Exercise description: Omit the pictures and return every entry exactly as written.

Data to process:

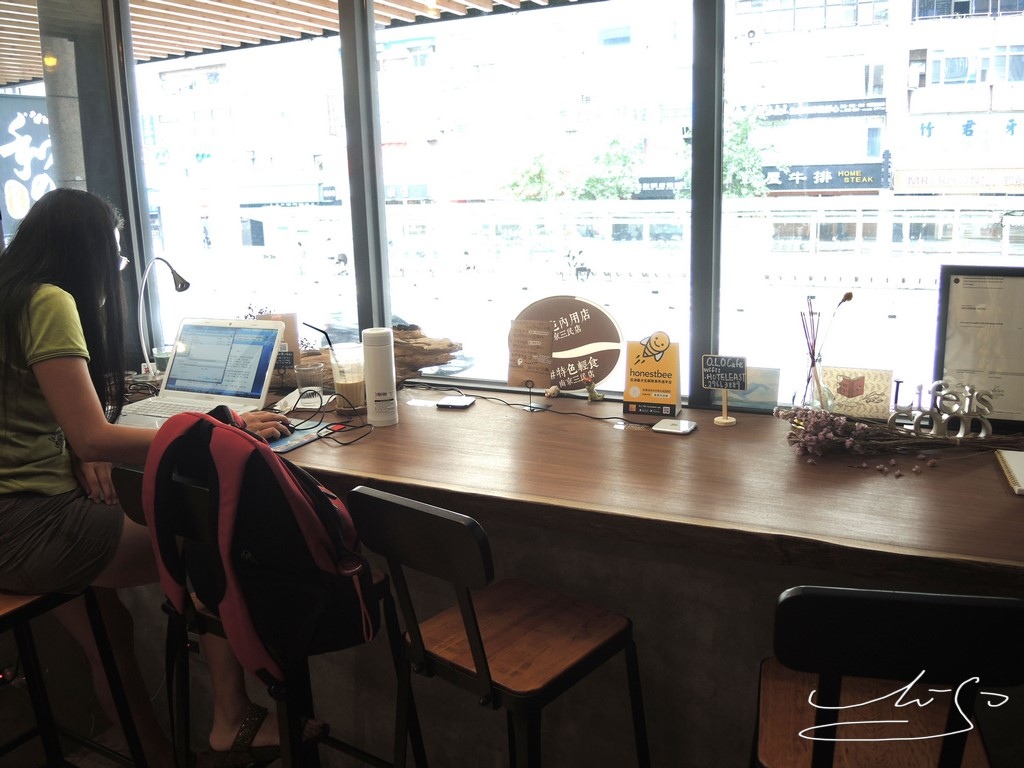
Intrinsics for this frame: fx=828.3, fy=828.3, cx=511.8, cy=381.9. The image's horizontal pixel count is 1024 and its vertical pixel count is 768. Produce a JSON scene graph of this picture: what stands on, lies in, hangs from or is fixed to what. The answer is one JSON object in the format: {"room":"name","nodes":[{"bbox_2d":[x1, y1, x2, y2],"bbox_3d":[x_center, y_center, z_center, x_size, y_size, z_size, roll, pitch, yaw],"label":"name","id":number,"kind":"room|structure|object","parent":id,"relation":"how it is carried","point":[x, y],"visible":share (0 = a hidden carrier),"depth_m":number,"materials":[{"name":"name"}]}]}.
{"room":"restaurant","nodes":[
{"label":"restaurant","id":0,"kind":"room"},
{"bbox_2d":[0,93,54,239],"bbox_3d":[-3.086,-1.228,5.296,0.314,1.203,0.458,4,13,27],"label":"sign","id":1,"kind":"object","parent":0,"point":[9,188],"visible":0.64,"depth_m":5.23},
{"bbox_2d":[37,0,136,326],"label":"pillar","id":2,"kind":"structure","parent":0,"point":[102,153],"depth_m":3.40,"materials":[{"name":"grey concrete"}]},
{"bbox_2d":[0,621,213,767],"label":"floor","id":3,"kind":"structure","parent":0,"point":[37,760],"depth_m":2.48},
{"bbox_2d":[0,585,144,767],"bbox_3d":[-1.104,0.665,1.755,0.418,0.986,0.439,4,13,27],"label":"bar stool","id":4,"kind":"object","parent":3,"relation":"on","point":[32,605],"visible":0.69,"depth_m":1.80,"materials":[{"name":"wood"}]},
{"bbox_2d":[0,185,305,767],"bbox_3d":[-0.940,0.188,1.887,0.814,1.296,0.524,4,13,27],"label":"woman","id":5,"kind":"object","parent":4,"relation":"on","point":[41,349],"visible":0.81,"depth_m":1.74},
{"bbox_2d":[106,461,416,767],"bbox_3d":[-0.488,0.620,1.759,0.430,0.959,0.454,4,13,27],"label":"bar stool","id":6,"kind":"object","parent":3,"relation":"on","point":[130,493],"visible":0.47,"depth_m":1.65,"materials":[{"name":"black metal"}]},
{"bbox_2d":[141,405,376,680],"bbox_3d":[-0.467,0.276,1.564,0.378,0.461,0.309,9,16,41],"label":"backpack","id":7,"kind":"object","parent":6,"relation":"on","point":[263,545],"visible":0.92,"depth_m":1.46,"materials":[{"name":"fabric"}]},
{"bbox_2d":[344,486,648,767],"bbox_3d":[0.007,0.656,1.572,0.418,0.974,0.463,8,15,39],"label":"bar stool","id":8,"kind":"object","parent":3,"relation":"on","point":[475,627],"visible":0.99,"depth_m":1.45,"materials":[{"name":"wood"}]},
{"bbox_2d":[111,382,1023,765],"bbox_3d":[0.092,0.577,2.260,3.761,0.871,0.961,4,13,27],"label":"counter","id":9,"kind":"object","parent":3,"relation":"on","point":[399,429],"visible":0.73,"depth_m":1.84,"materials":[{"name":"brown wood"}]},
{"bbox_2d":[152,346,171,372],"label":"green cup","id":10,"kind":"object","parent":9,"relation":"on","point":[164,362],"visible":0.42,"depth_m":2.94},
{"bbox_2d":[134,258,192,373],"bbox_3d":[-1.245,-0.237,2.957,0.237,0.434,0.134,2,12,15],"label":"desk lamp","id":11,"kind":"object","parent":9,"relation":"on","point":[183,282],"visible":0.87,"depth_m":2.93,"materials":[{"name":"metal"}]},
{"bbox_2d":[121,317,284,427],"bbox_3d":[-0.887,-0.030,2.339,0.375,0.266,0.353,4,13,27],"label":"laptop","id":12,"kind":"object","parent":9,"relation":"on","point":[225,349],"visible":0.87,"depth_m":2.41,"materials":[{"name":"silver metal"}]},
{"bbox_2d":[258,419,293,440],"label":"computer mouse","id":13,"kind":"object","parent":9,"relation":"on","point":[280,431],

Response to this task:
Intrinsics for this frame: fx=828.3, fy=828.3, cx=511.8, cy=381.9. The image's horizontal pixel count is 1024 and its vertical pixel count is 768. Produce a JSON scene graph of this picture: what stands on, lies in, hangs from or is fixed to what. The answer is one JSON object in the format: {"room":"name","nodes":[{"bbox_2d":[x1, y1, x2, y2],"bbox_3d":[x_center, y_center, z_center, x_size, y_size, z_size, roll, pitch, yaw],"label":"name","id":number,"kind":"room|structure|object","parent":id,"relation":"how it is carried","point":[x, y],"visible":share (0 = a hidden carrier),"depth_m":number,"materials":[{"name":"name"}]}]}.
{"room":"restaurant","nodes":[
{"label":"restaurant","id":0,"kind":"room"},
{"bbox_2d":[0,93,54,239],"bbox_3d":[-3.086,-1.228,5.296,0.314,1.203,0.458,4,13,27],"label":"sign","id":1,"kind":"object","parent":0,"point":[9,188],"visible":0.64,"depth_m":5.23},
{"bbox_2d":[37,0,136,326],"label":"pillar","id":2,"kind":"structure","parent":0,"point":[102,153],"depth_m":3.40,"materials":[{"name":"grey concrete"}]},
{"bbox_2d":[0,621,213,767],"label":"floor","id":3,"kind":"structure","parent":0,"point":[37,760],"depth_m":2.48},
{"bbox_2d":[0,585,144,767],"bbox_3d":[-1.104,0.665,1.755,0.418,0.986,0.439,4,13,27],"label":"bar stool","id":4,"kind":"object","parent":3,"relation":"on","point":[32,605],"visible":0.69,"depth_m":1.80,"materials":[{"name":"wood"}]},
{"bbox_2d":[0,185,305,767],"bbox_3d":[-0.940,0.188,1.887,0.814,1.296,0.524,4,13,27],"label":"woman","id":5,"kind":"object","parent":4,"relation":"on","point":[41,349],"visible":0.81,"depth_m":1.74},
{"bbox_2d":[106,461,416,767],"bbox_3d":[-0.488,0.620,1.759,0.430,0.959,0.454,4,13,27],"label":"bar stool","id":6,"kind":"object","parent":3,"relation":"on","point":[130,493],"visible":0.47,"depth_m":1.65,"materials":[{"name":"black metal"}]},
{"bbox_2d":[141,405,376,680],"bbox_3d":[-0.467,0.276,1.564,0.378,0.461,0.309,9,16,41],"label":"backpack","id":7,"kind":"object","parent":6,"relation":"on","point":[263,545],"visible":0.92,"depth_m":1.46,"materials":[{"name":"fabric"}]},
{"bbox_2d":[344,486,648,767],"bbox_3d":[0.007,0.656,1.572,0.418,0.974,0.463,8,15,39],"label":"bar stool","id":8,"kind":"object","parent":3,"relation":"on","point":[475,627],"visible":0.99,"depth_m":1.45,"materials":[{"name":"wood"}]},
{"bbox_2d":[111,382,1023,765],"bbox_3d":[0.092,0.577,2.260,3.761,0.871,0.961,4,13,27],"label":"counter","id":9,"kind":"object","parent":3,"relation":"on","point":[399,429],"visible":0.73,"depth_m":1.84,"materials":[{"name":"brown wood"}]},
{"bbox_2d":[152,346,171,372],"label":"green cup","id":10,"kind":"object","parent":9,"relation":"on","point":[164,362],"visible":0.42,"depth_m":2.94},
{"bbox_2d":[134,258,192,373],"bbox_3d":[-1.245,-0.237,2.957,0.237,0.434,0.134,2,12,15],"label":"desk lamp","id":11,"kind":"object","parent":9,"relation":"on","point":[183,282],"visible":0.87,"depth_m":2.93,"materials":[{"name":"metal"}]},
{"bbox_2d":[121,317,284,427],"bbox_3d":[-0.887,-0.030,2.339,0.375,0.266,0.353,4,13,27],"label":"laptop","id":12,"kind":"object","parent":9,"relation":"on","point":[225,349],"visible":0.87,"depth_m":2.41,"materials":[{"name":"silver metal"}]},
{"bbox_2d":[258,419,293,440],"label":"computer mouse","id":13,"kind":"object","parent":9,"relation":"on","point":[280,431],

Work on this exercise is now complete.